Originally published by HumAngle
Education is one of the public sectors most severely affected by the Boko Haram insurgency in Northeast Nigeria. Recent data obtained by HumAngle revealed that at least 2,246 classrooms have been destroyed in the last 12 years in Borno State alone.
According to the State Universal Basic Education Board (SUBEB), a total of 500 public schools were attacked by Boko Haram insurgents between 2009 and 2021 in Borno.
Erstwhile SUBEB chairman, Dr Shettima Bukar Kullima, during an exclusive interview on Monday, Oct. 25, told HumAngle one of the board’s major focuses under his leadership was seeing to the rebuilding of the 512 destroyed schools.
Dr Kullima handed over on Tuesday after a six-year tenure as chairman.
He said that apart from the infrastructure deficit brought about by the Boko Haram insurgency, the education sector in the state was also challenged by a lack of qualified teachers, as over 500 teachers were either killed, maimed, or forced to flee for their lives.
“When we came on board six years ago, it was a time when the Boko Haram hostility was at its peak, when public schools were one of the major sectors that received the most devastating blows in the hands of the insurgents,” he said.
“The records are there; 512 of our schools were attacked and inflicted with different magnitudes of destruction. If one is to break it down, a total of 2246 classrooms were affected; and this is in addition to the destruction of various perimeter wall fences, laboratories, staff quarters, libraries, and water points.”
He said the attackers did not stop at physical infrastructure alone but also caused a significant loss of educated humanpower.
Dr Shettima said the number of teachers lost to the insurgency within the basic education component at the time he took over six years ago stood at 447.
“But over the years the figure has risen to well over 500 teachers who were either killed, missing or fled the state for their safety,” he said.
In line with the enthusiasm of the government to rebuild the destroyed schools, a core mandate was issued to SUBEB to “vigorously pursue the issue of reconstructing the destroyed schools especially within the safe locations like Maiduguri and other towns to accommodate and provide learning opportunities for the influx of displaced persons to centres and centres.”
“To get the herculean task done, Borno State had to offset its backlog of counterpart funding that denied its access to Universal Basic Education (UBEC) marching grants that the state defaulted three years pre-2011.”
“Being up to date, we were able to access all the funds from UBEC and that enabled us to execute the projects that later earned Borno a national ranking as one of the best performing states in the country.”
He added that the Borno SUBEB had in the last six years constructed or rebuilt 922 classrooms with stores, offices, and toilets.
“To provide security for the schools, we were able to build perimeter fencing for 59 schools in all the accessible locations of Borno State,” he said.
Borno has 1,324 classrooms destroyed by Boko Haram that are still waiting to be rebuilt in various deserted communities sacked by the insurgent group.
This suggests that the state contributes at least three per cent of the total number of classroom deficits in Nigeria. A UBEC report, published recently by the Nigeria Tribune, showed that “Nigeria currently has a deficit of about 43,456 classrooms.”

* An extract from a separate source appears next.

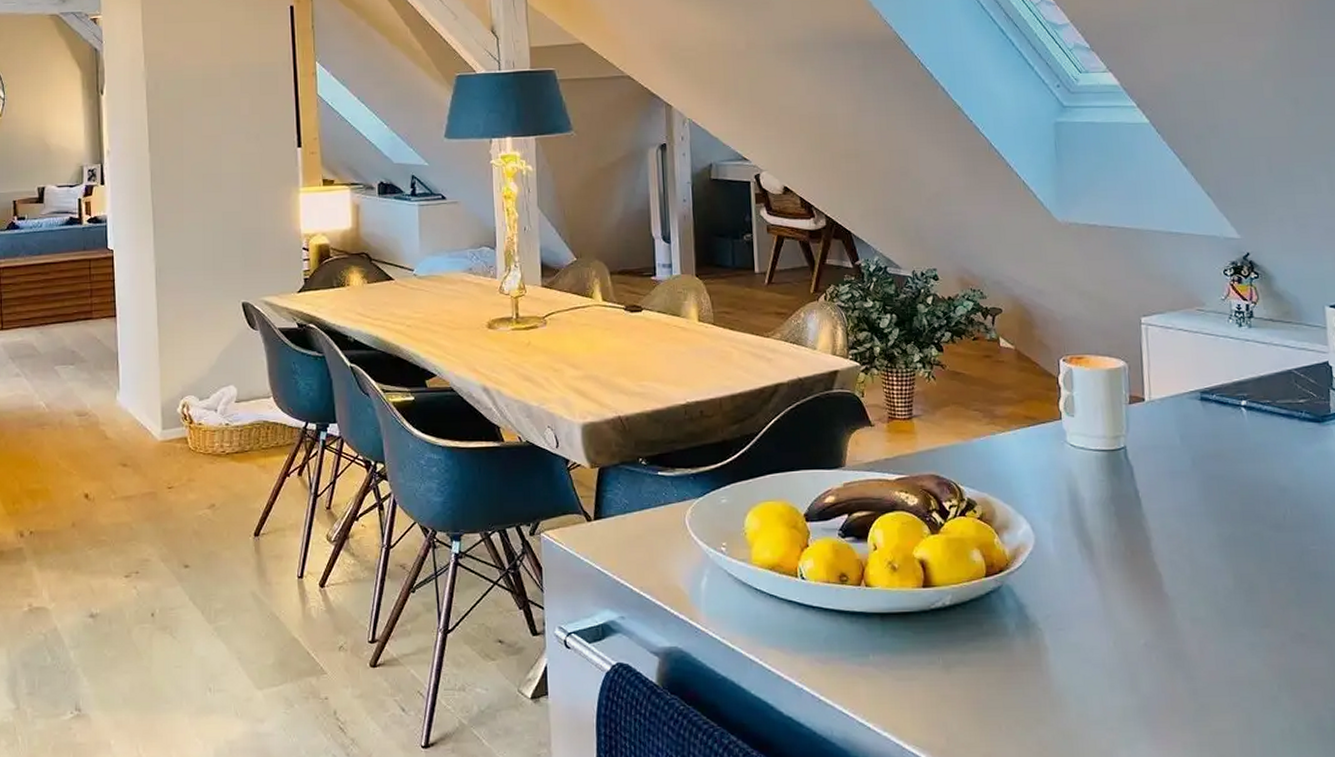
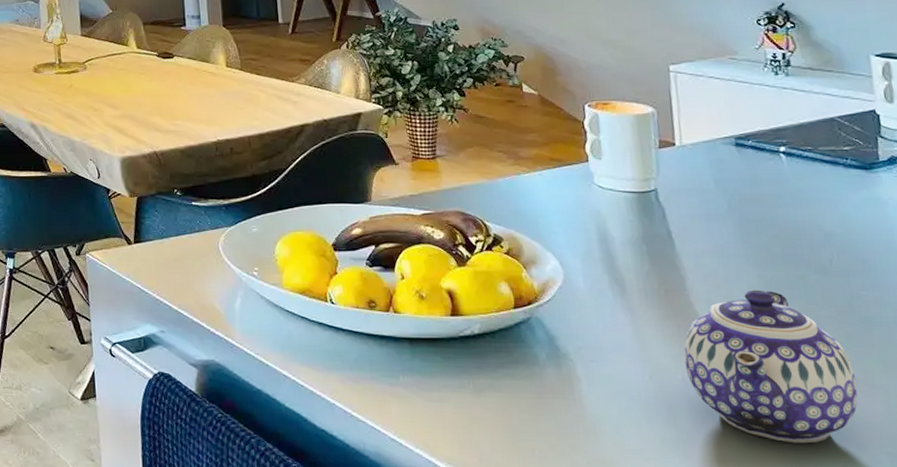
teapot: none [1147,548,1305,705] -> present [684,289,858,444]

Dr Kullima had agreed that there was more work to be done in rekindling the embers of education in Borno, especially considering the magnitude of infrastructural destruction. Already, it has taken the state government six years to rebuild only about 41 per cent of the destroyed public schools.
Though details of how much was spent on the reconstruction projects were not provided, available data on the SUBEB website indicated that Borno received a matching grant of about N5 billion between 2015 and 2018. This means the Borno SUBEB had spent about N10 billion within the period because states are required to provide 50 per cent counterpart funding to access the grant.
The state requires nothing less than N10 billion to fix the remaining over 1300 destroyed classrooms as HumAngle learnt from officials within the state government that it costs at least N21.7 million, in contract terms, to build a block of two classrooms and two offices.
The state governor, Professor Babagana Zulum, had while inaugurating the new SUBEB commended the former executive chairman, Dr Kullima, for his contribution to the state’s basic education sector.
He, however, reminded the new board executives of the challenge ahead, saying, “The declining standard of education in Borno state is a matter of great concern.”
Zulum said though the government had done so much in replacing the destroyed educational infrastructure, such investment only matters if the educational services are qualitative.
“What matters is not the quality of our infrastructure, not the quality of teachers that we have; the things that matter is the quality of the output,” he said.